L’argent et la politique

Les Echos – Août 2001


Les relations de la classe politique française avec l’argent sont, depuis longtemps, tumultueuses. Les scandales financiers ont émaillé notre histoire sous toutes les républiques : l’affaire Stavisky sous la IIIe, le trafic de piastres sous la IVe, l’affaire Urba sous la Ve, pour ne citer que celles-là. Toutes les raisons, les meilleures comme les pires, ont été avancées pour expliquer l’accélération de leur rythme : le coût de la vie publique, la décentralisation des décisions publiques, l’absence de statut de l’élu. Notre pays, pétri d’une défiance catholique, rurale ou marxiste à l’égard de l’argent, n’a pas eu de mal à sécréter des courants populistes, prompts à jeter l’anathème sur l’ensemble des partis de gouvernement.

Il n’y a pourtant que deux problèmes simples à régler pour mettre un terme à cette hypocrite situation : celui de la punition des corrompus et celui du financement légal de la vie politique. L’enjeu est important pour notre pays : une classe politique respectueuse du droit sera légitime chez elle, et respectée dans le monde. 

La punition des corrompus n’est aujourd’hui que temporaire. Bon nombre de ceux qui ont été condamnés, il y a quelques années, sont parvenus à se faire à nouveau adouber par le suffrage universel. Le peuple a-t-il toujours raison quand il « blanchit » des élus comme on recycle des capitaux sales ? Sûrement pas. Le peuple peut se tromper, peut être trompé, qu’importe : l’histoire de ses erreurs n’est pas moins longue que celle de ses représentants. Quelles qu’en soient les causes, c’est moralement inacceptable, et techniquement dangereux, car la dissuasion judiciaire ne joue plus : l’autorité des magistrats qui jugent – sinistre ironie – « au nom du Peuple français », est bafouée. L’éviction de la classe politique doit donc être définitive pour les élus condamnés pour corruption ou détournement de fonds publics.

Le financement de la vie publique est partial et partiel. Partial parce que le législateur a donné une prime aux partis institués, auxquels sont réservés la quasi-totalité des fonds publics votés par le Parlement et l’accès aux médias. Le système mis en place dans les années 90 empêche ainsi tout renouvellement de « l’arc partisan » et contribue à la sclérose du débat politique. Le financement est partiel parce que l’activité courante des élus ne peut être aidée – faute de moyens suffisants – ni par les partis, ni par les individus, ni encore par les entreprises dont les dons sont interdits. Il reste dans la classe politique quelques privilégiés : ceux qui sont riches ; ceux à qui leur appartenance à la fonction publique laisse quelques libertés ; ceux, enfin, « qui se débrouillent » en contournant la loi.
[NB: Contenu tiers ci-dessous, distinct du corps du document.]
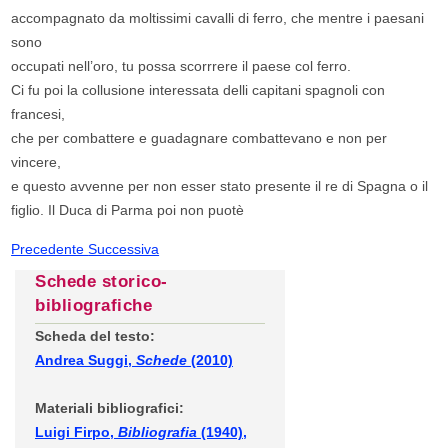
accompagnato da moltissimi cavalli di ferro, che mentre i paesani
sono
occupati nell’oro, tu possa scorrrere il paese col ferro.
Ci fu poi la collusione interessata delli capitani spagnoli con
francesi,
che per combattere e guadagnare combattevano e non per
vincere,
e questo avvenne per non esser stato presente il re di Spagna o il
figlio. Il Duca di Parma poi non puotè
Precedente
Successiva
Schede storico-
bibliografiche
Scheda del testo:
Andrea Suggi,
Schede
(2010)
Materiali bibliografici:
Luigi Firpo,
Bibliografia
(1940),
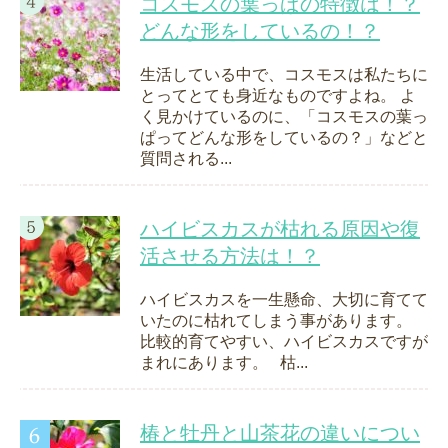
コスモスの葉っぱの特徴は！？
どんな形をしているの！？
生活している中で、コスモスは私たちに
とってとても身近なものですよね。 よ
く見かけているのに、「コスモスの葉っ
ぱってどんな形をしているの？」などと
質問される...
ハイビスカスが枯れる原因や復
活させる方法は！？
ハイビスカスを一生懸命、大切に育てて
いたのに枯れてしまう事があります。
比較的育てやすい、ハイビスカスですが
まれにあります。 枯...
椿と牡丹と山茶花の違いについ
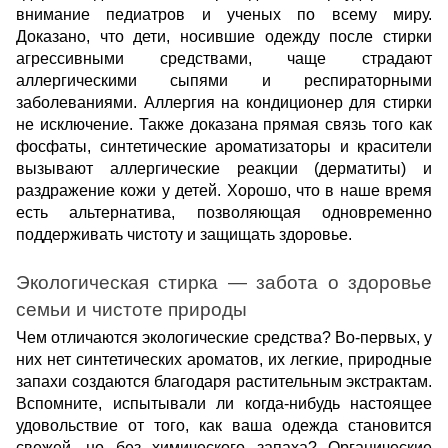
внимание педиатров и ученых по всему миру.
Доказано, что дети, носившие одежду после стирки
агрессивными средствами, чаще страдают
аллергическими сыпями и респираторными
заболеваниями. Аллергия на кондиционер для стирки
не исключение. Также доказана прямая связь того как
фосфаты, синтетические ароматизаторы и красители
вызывают аллергические реакции (дерматиты) и
раздражение кожи у детей. Хорошо, что в наше время
есть альтернатива, позволяющая одновременно
поддерживать чистоту и защищать здоровье.
Экологическая стирка — забота о здоровье
семьи и чистоте природы
Чем отличаются экологические средства? Во-первых, у
них нет синтетических ароматов, их легкие, природные
запахи создаются благодаря растительным экстрактам.
Вспомните, испытывали ли когда-нибудь настоящее
удовольствие от того, как ваша одежда становится
свежей, но без химического запаха? Органические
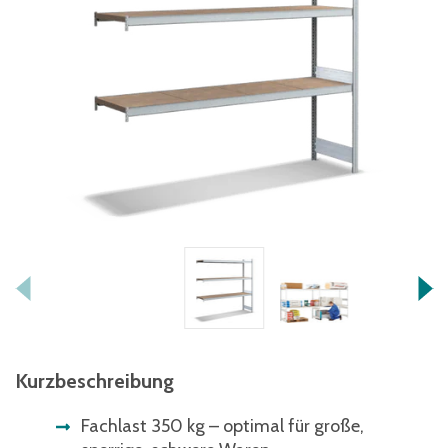
Kurzbeschreibung
Fachlast 350 kg – optimal für große,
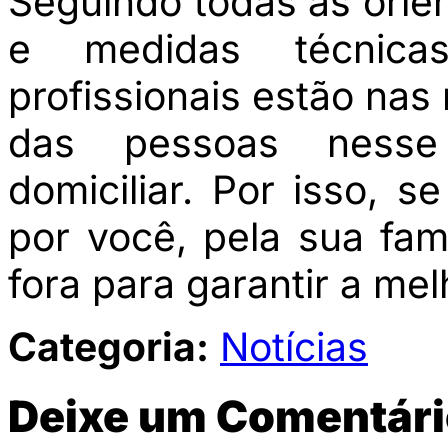
Seguindo todas as orie
e medidas técnica
profissionais estão nas 
das pessoas nesse
domiciliar. Por isso, s
por você, pela sua famí
fora para garantir a mel
Categoria:
Notícias
Deixe um Comentári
L’interdiction du financement de la vie publique par les entreprises a ainsi tout bloqué, à commencer par l’information des électeurs, tributaire exclusivement des médias. Par peur de passer pour ce qu’ils n’étaient pas tous, les parlementaires de 1995 ont voté, dans la précipitation, une loi imbécile qu’il faut remplacer par des procédures incitatives et transparentes. Il suffirait pour cela de créer des EURL à vocation politique par lesquelles transiteraient toutes les dépenses et toutes les recettes destinées à l’accomplissement des mandats électifs. Un contrôle serait assuré dans chaque département par des experts-comptables désignés à la fois par leur ordre professionnel et par le préfet ; leurs comptes seraient accessibles à tous. Les dons, en tout ou partie défiscalisés, seraient soumis à plafonnement afin d’éviter de trop fortes inégalités.

Quant aux partis, leur financement doit être préservé des aléas des alternances.

Comme partout dans le monde occidental, ils doivent être soutenus par des fondations alimentées aux mêmes sources : on peut compter sur la légendaire prudence du patronat pour qu’un courant d’idées ne soit pas privilégié au détriment d’un autre. Ainsi les partis pourraient financer des études ou des expertises, améliorer le niveau de leurs réflexions, jouer enfin un vrai rôle de contre-pouvoir face à l’Etat. Progressivement, le financement par l’impôt serait remplacé par le financement volontaire. N’est-ce pas plus démocratique ? Reste à assortir ces mesures simples d’une loi d’amnistie excluant les faits de corruption mais balayant une fois pour toutes les avatars d’un financement de la vie publique, d’évidence aussi obsolète qu’hypocrite.

L’éviction « définitive » des élus condamnés définitivement pour corruption ou détournement de fonds publics n’est toujours pas votée.

Mais la création libre et encadrée de partis politiques est désormais possible, ce que j’appelais, à l’époque, des EURL à vocation politique.